Incertezza e precarietà. In questo orizzonte è stato presentato al “Gemelli” il Rapporto Osservasalute 2014, analisi dello stato di salute della popolazione e della qualità dell‘assistenza sanitaria nelle Regioni italiane, curato dall’Osservatorio nazionale sulla salute nelle Regioni italiane. “Siamo entrati in una nuova fase strutturale – ha avvertito Ricciardi -, nella quale incertezza e precarietà non saranno condizioni eccezionali, ma la consuetudine”. A preoccupare Ricciardi non è solo “lo scenario che si prospetta per la sanità”, ma anche l’aumento dell’incidenza di alcune patologie tumorali prevenibili, primo fra tutti il boom del cancro al polmone nella popolazione femminile, + 17,7% tra il 2003 e il 2013, legato soprattutto al fumo di sigaretta, ma pure il + 10,5% di tumore alla mammella e, tra gli uomini, l‘incidenza del tumore al colon retto (+ 6,5% ). Inadeguati, sottolinea, gli investimenti destinati alla prevenzione, preoccupante anche l’aumento della cronicità legata all’invecchiamento della popolazione. Oltre un italiano su 5 ha infatti più di 65 anni, dal 2002 al 2012 la speranza di vita è passata, per gli uomini, da 77,2 a 79,6 anni, per le donne, da 83,0 a 84,4, mentre sono più di 16mila gli ultracentenari (regione più “anziana” la Liguria, più “giovane” la Campania). Diminuito il tasso di mortalità infantile: nel 2011 pari a 3,1 morti per 1.000 nati vivi, in calo rispetto al 2006 (3,4), ma in Sicilia è addirittura di 4,59 per 1.000 nuovi nati. Disuguaglianze territoriali che stridono, e non solo in questo ambito. “Abbiamo regioni in cui metà degli anziani rinunciano alle cure perché non possono permettersi di bypassare le liste d’attesa – conclude Ricciardi -. La salute è un investimento: le risorse destinate a salute e sanità sono un elemento di sostenibilità per il futuro”. 

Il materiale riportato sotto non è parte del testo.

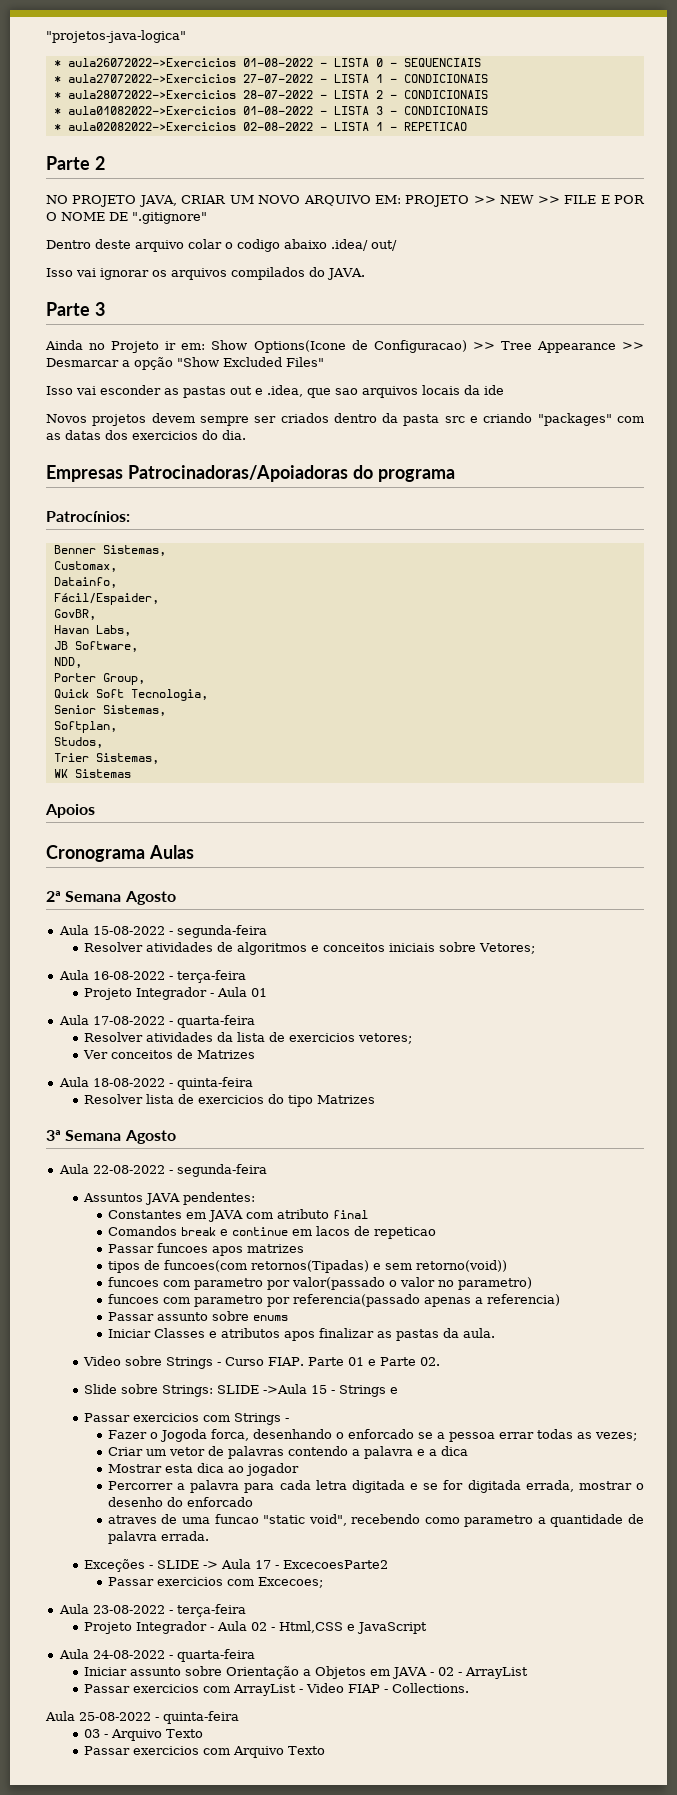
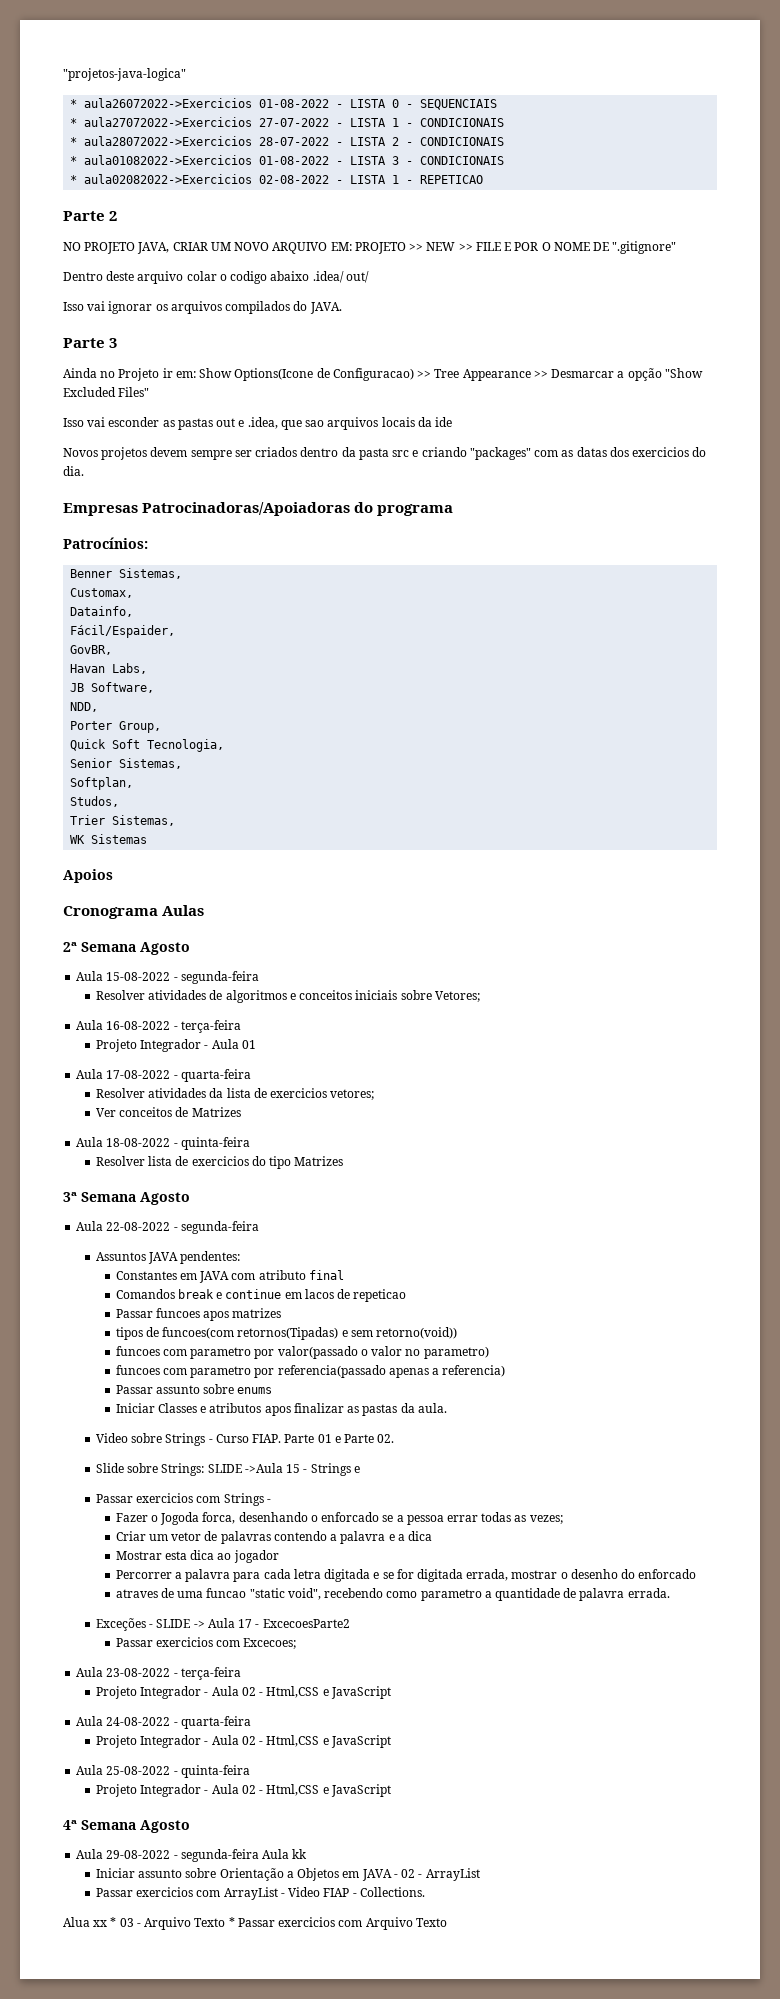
(255, 1655) none -> [95,1735,391,1748] [76,1765,250,1778] [95,1784,391,1797] [63,1820,190,1833] [76,1849,308,1862] // Projeto Integrador - Aula 02 - Html,CSS e JavaScript // Aula 25-08-2022 - quinta-feira // Projeto Integrador - Aula 02 - Html,CSS e JavaScript // 4ª Semana Agosto // Aula 29-08-2022 - segunda-feira Aula kk
[45,1711,239,1724] Aula 25-08-2022 - quinta-feira // -> [63,1917,117,1927] Alua xx *
(203, 1733) // -> [228,1917,235,1927] *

“Secondo welfare”. Per Alessandro Solipaca, segretario scientifico dell’Osservatorio, “i modelli di previsione della Ragioneria generale dello Stato testimoniano che l’invecchiamento della popolazione comporterà un aumento di spesa sanitaria”, la cui quota in rapporto al Pil raggiungerà “il 7,5% nel 2035, superiore di mezzo punto a quella odierna attestata al 7,0% (contro la media Ue dell’’8,7% del Pil, ndr)”. A questo si aggiunge, continua il segretario dell’Osservatorio, il fatto che “l’invecchiamento acuirà il problema della spesa per l’assistenza agli anziani” che oggi grava in buona parte sulle famiglie. La dinamica demografica in corso disegna strutture familiari con uno o due componenti e con molti anziani soli, una “disgregazione” che obbligherà il sistema di welfare a “intervenire con nuove risorse e soluzioni innovative economicamente sostenibili”. A sollevare questioni come il “negazionismo scientifico”, la scarsa cultura delle vaccinazioni, la bassa risposta (50%) dei cittadini ai programmi di prevenzione del governo, l’alto numero di prenotazioni di prestazioni non salvavita, “poi non effettuate per l’impossibilità di pagare il ticket”, l’aumento del consumo di antidepressivi e dei “suicidi legati a difficoltà economiche soprattutto nelle persone anziane di sesso maschile”, è stata Roberta Siliquini, ordinario di igiene all’Università di Torino. Dal confronto odierno esce anche l’indicazione di iniziare a ragionare su alcune proposte, emerse già da qualche anno, che prospettano, sulla scorta di esperienze europee dei welfare-mix, una sorta di “secondo welfare” basato su sistemi sostenuti con incentivi pubblici, in grado di intrecciare in modo virtuoso l’iniziativa privata e quella di natura associativa.